As for what he’s reading tonight, Gaiman said he didn’t know yet.
“And normally, I figure it out about, well, anything up to the afternoon of the reading,” Gaiman said. “And sometimes, I actually don’t wind up deciding until pretty much the moment I get up in front of an audience.
“Had I any shame, it would actually be embarrassing,” Gaiman added, “because I would get up there in front of an audience and ask, ‘Does anybody have a copy of such-and-such?’ … and that’s what you do the reading from.”
Gaiman said such spontaneity kept events fresh so that no audience gets the same experience other audiences do.
“I guess the truth is it makes it that much more fun for me not planning things out,” Gaiman said.
The event is far from unplanned.
Hank Lazer, associate provost of academic affairs and executive director of Creative Campus, said plans to bring Gaiman to campus have been in the works for three years, beginning with a coffee break he took with then-UA creative writing professor Kate Bernheimer.
“We just found in the course of the conversation that we were both Neil Gaiman fans,” Lazer said. “I believe in the University doing its best to really produce ambitious programs, and as we talked about it, I said, ‘Why don’t we try to bring him to Alabama?’ Kate, through her editing of Fairy Tale Review and her writing of that genre, had a kind of passing acquaintance with Neil Gaiman. She felt like she had enough of a connection for us to pursue that.”
Bernheimer, who in the spring teaches graduate students at the University of Louisiana in Lafayette, said in an email that, while she did not know Gaiman personally, she worked with him in an editorial capacity and sent the initial invitation.
She will introduce Gaiman at the event.
“He had been kind enough to contribute a lovely essay to my 2007 anthology ‘Brothers and Beasts: An Anthology of Men on Fairy Tales’ in which he discussed the fairy-tale lineage of some of his original poems,” Bernheimer said. “It will be an honor to introduce Neil Gaiman to so many friends and colleagues.”
Bernheimer said attendees could expect to leave the Bama Theatre seeing things in a “darker, stranger and more sparkling light.”
“He has an enchanting voice – a real storyteller’s gift, hewn from the oral tradition but stylized for the future,” Bernheimer said. “Neil Gaiman is not afraid to write about the darker motifs in human narrative.”
Lazer said reading Gaiman’s work wiped his own prejudices away, especially the first time he read “The Sandman” series at the suggestion of one of his students.
“His expertise really is in two areas that I’m not typically that interested in: myth and dream,” Lazer said. “And he just absolutely sweeps me along over my typical objections for that being the artwork.
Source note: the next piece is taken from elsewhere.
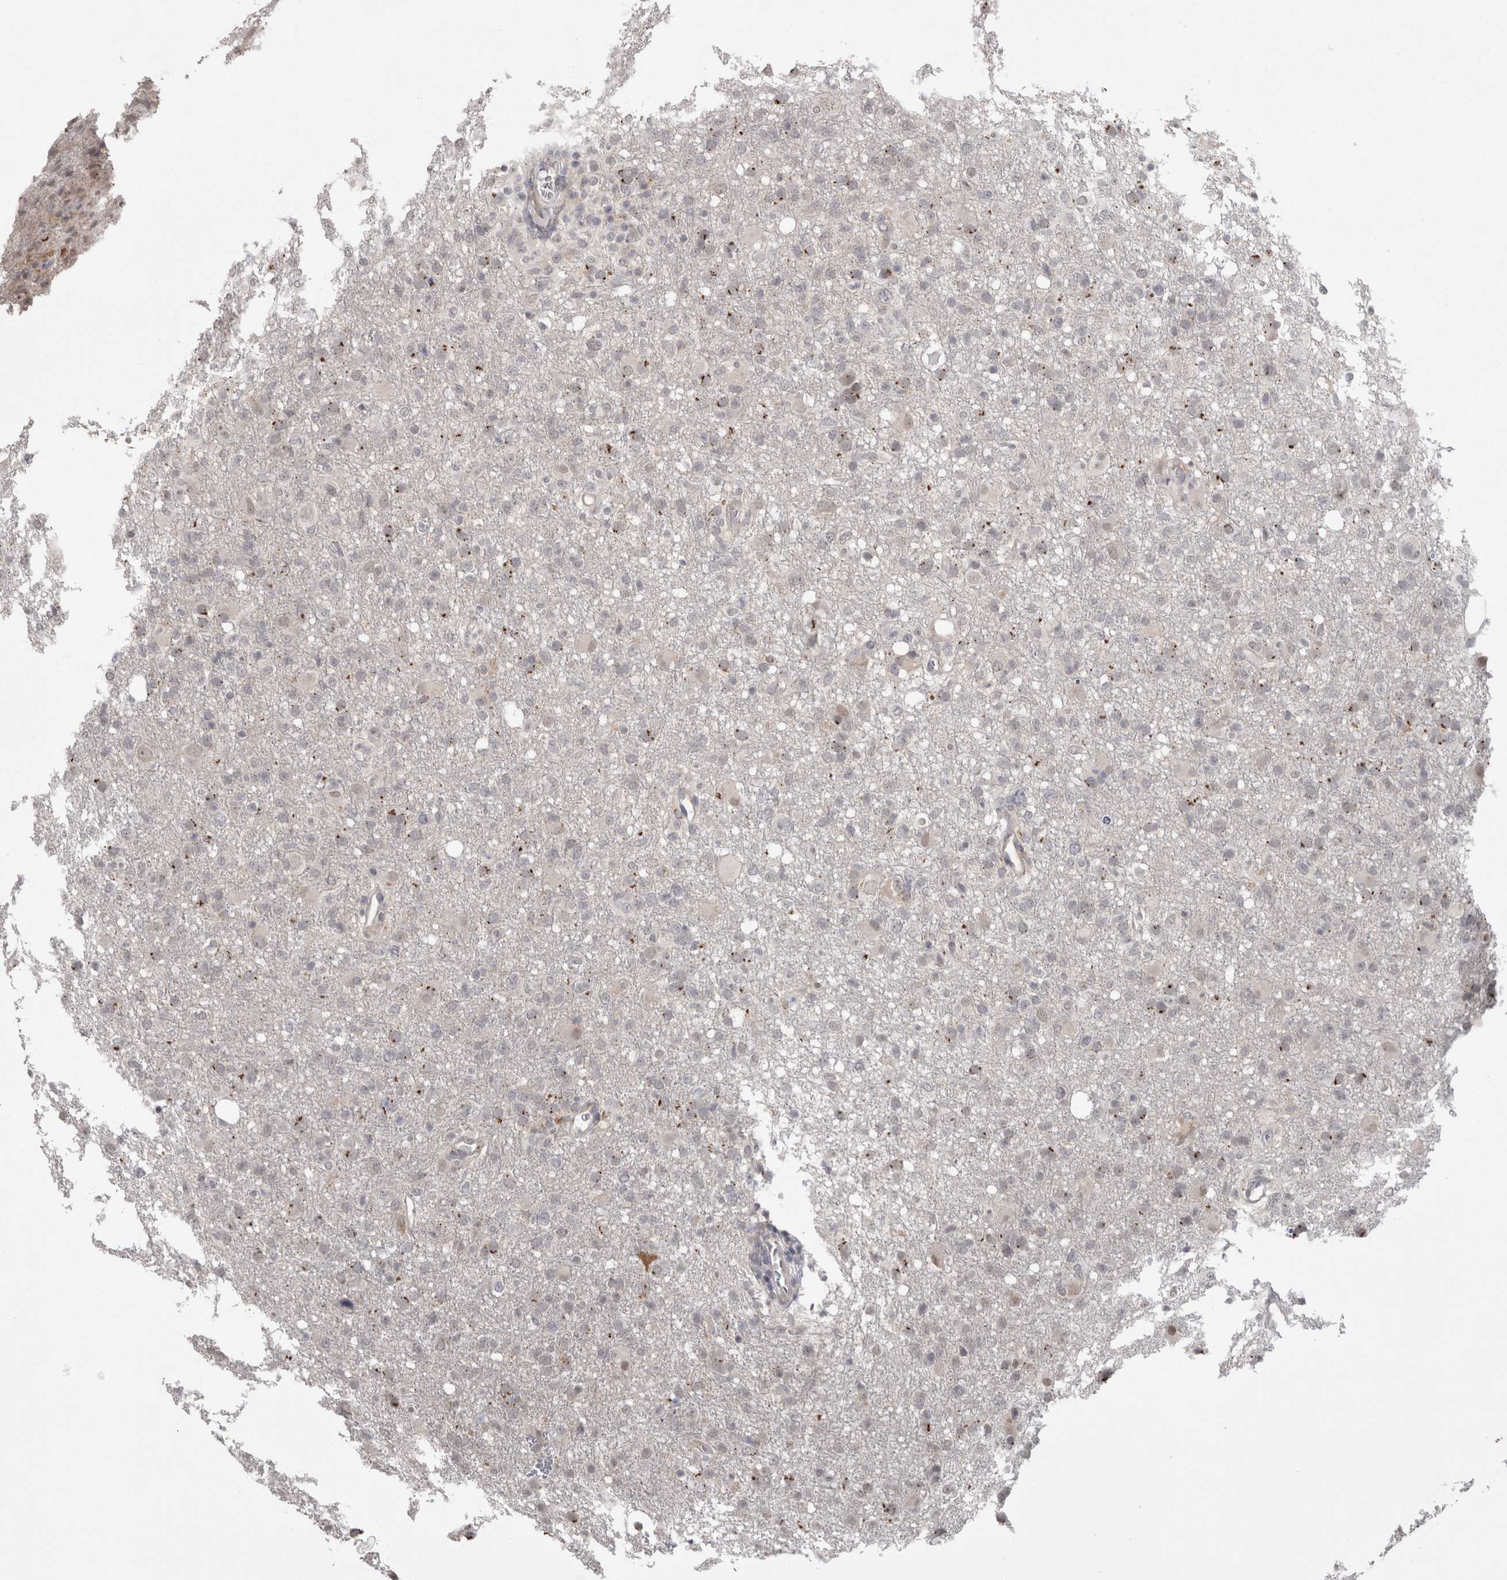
{"staining": {"intensity": "negative", "quantity": "none", "location": "none"}, "tissue": "glioma", "cell_type": "Tumor cells", "image_type": "cancer", "snomed": [{"axis": "morphology", "description": "Glioma, malignant, High grade"}, {"axis": "topography", "description": "Brain"}], "caption": "The immunohistochemistry (IHC) micrograph has no significant positivity in tumor cells of glioma tissue.", "gene": "MTBP", "patient": {"sex": "female", "age": 57}}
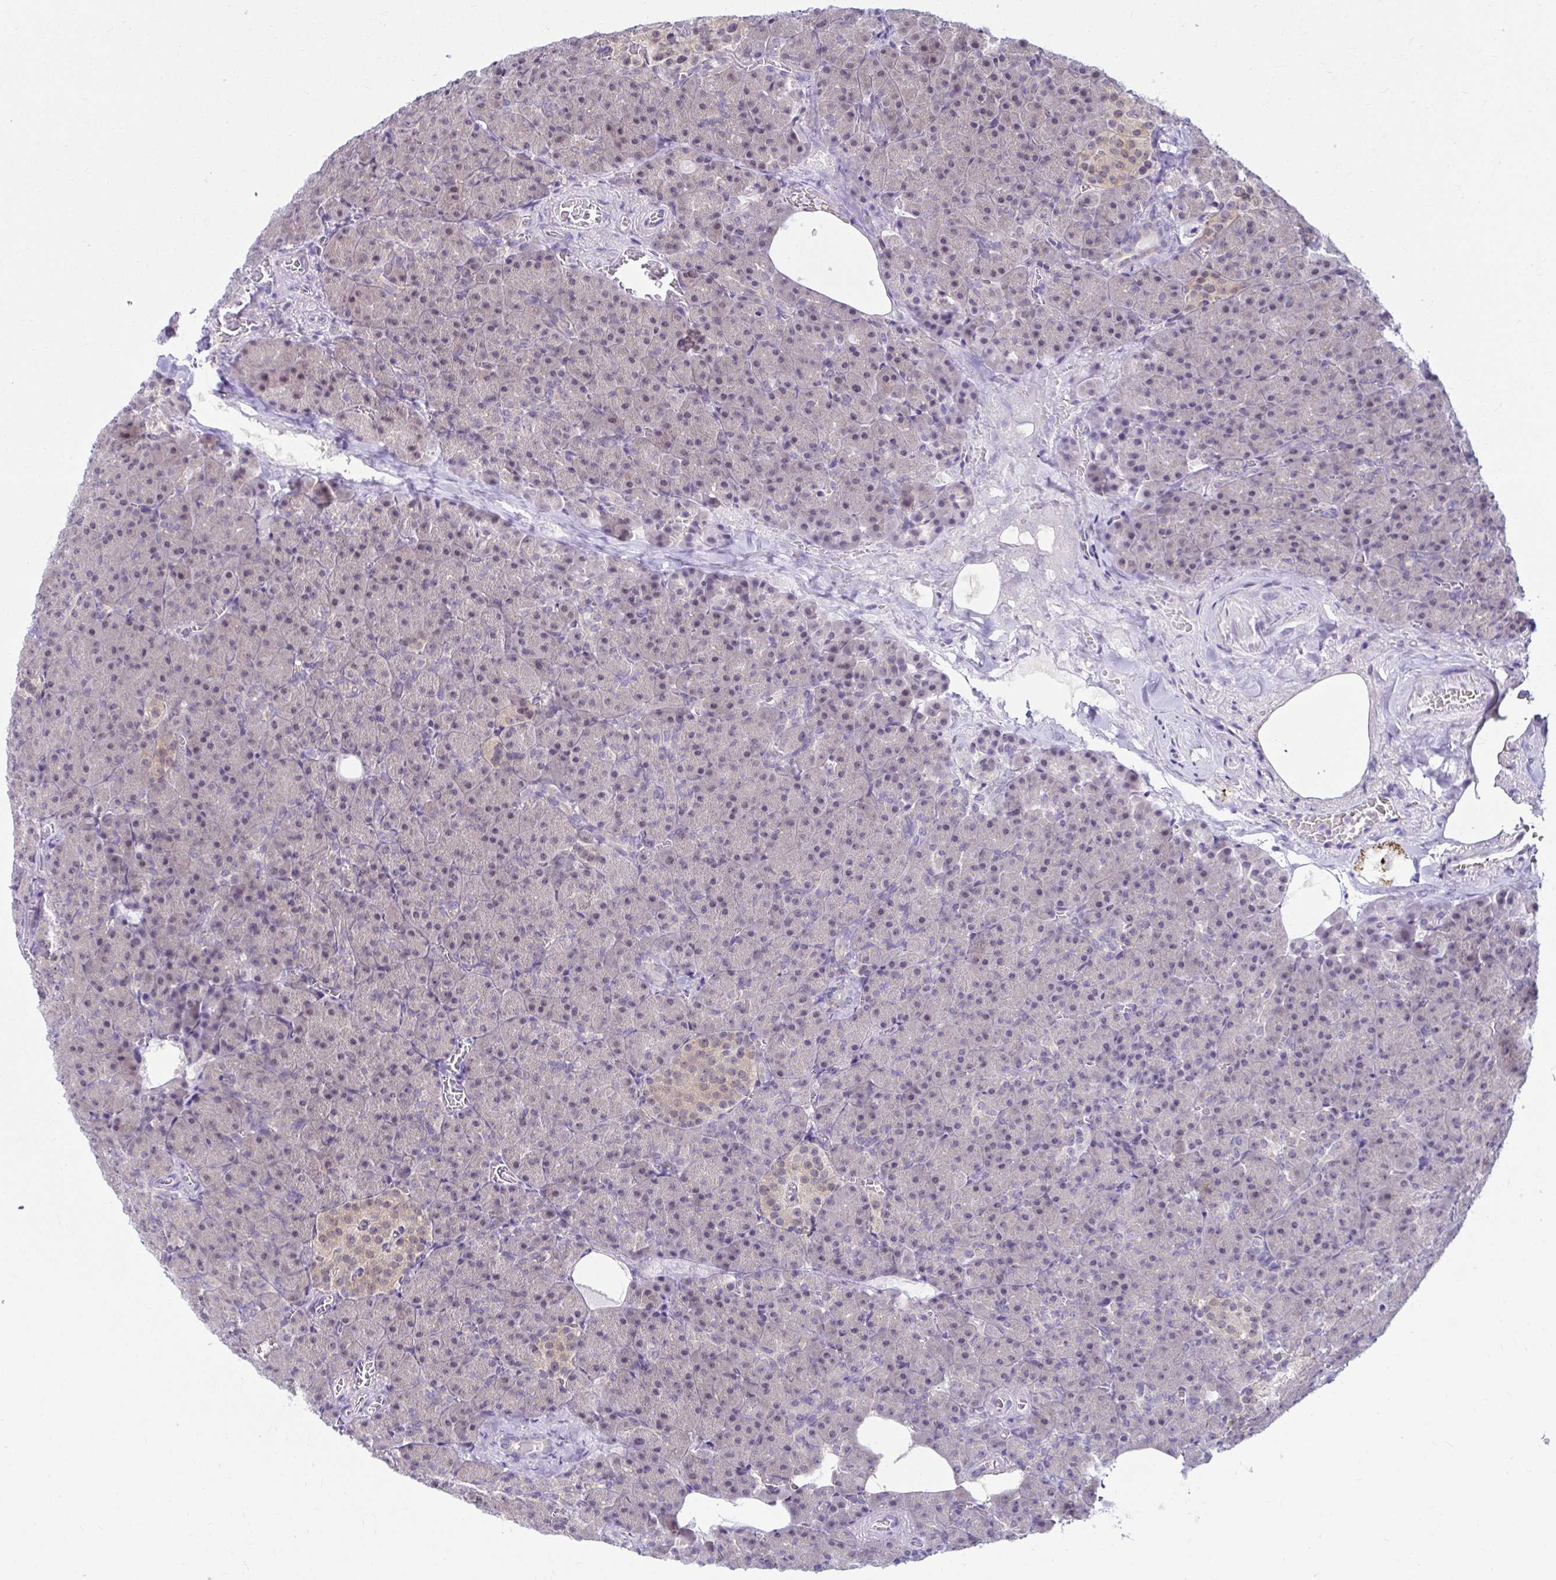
{"staining": {"intensity": "weak", "quantity": "25%-75%", "location": "nuclear"}, "tissue": "pancreas", "cell_type": "Exocrine glandular cells", "image_type": "normal", "snomed": [{"axis": "morphology", "description": "Normal tissue, NOS"}, {"axis": "topography", "description": "Pancreas"}], "caption": "Protein expression analysis of benign human pancreas reveals weak nuclear positivity in about 25%-75% of exocrine glandular cells. (Brightfield microscopy of DAB IHC at high magnification).", "gene": "PSMD3", "patient": {"sex": "female", "age": 74}}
It’s amazing how quickly the whole eleven volumes will go by because he’s got you so hooked.”
Lazer said Gustave Hahn-Powell, who was a student at the time, recommended Gaiman to him. Hahn-Powell is currently in the Teachers of English to Speakers of Other Languages program, or TESOL program, working toward a master’s in applied linguistics. Hahn-Powell said he liked Gaiman’s ability to weave together different myths.
“He’ll take something like H.P. Lovecraft and merge it with Sir Arthur Conan Doyle,” Hahn-Powell said. “He’s just been so successful at being strange, at appealing to a large range of people. He is like a superstar or rockstar of weird.”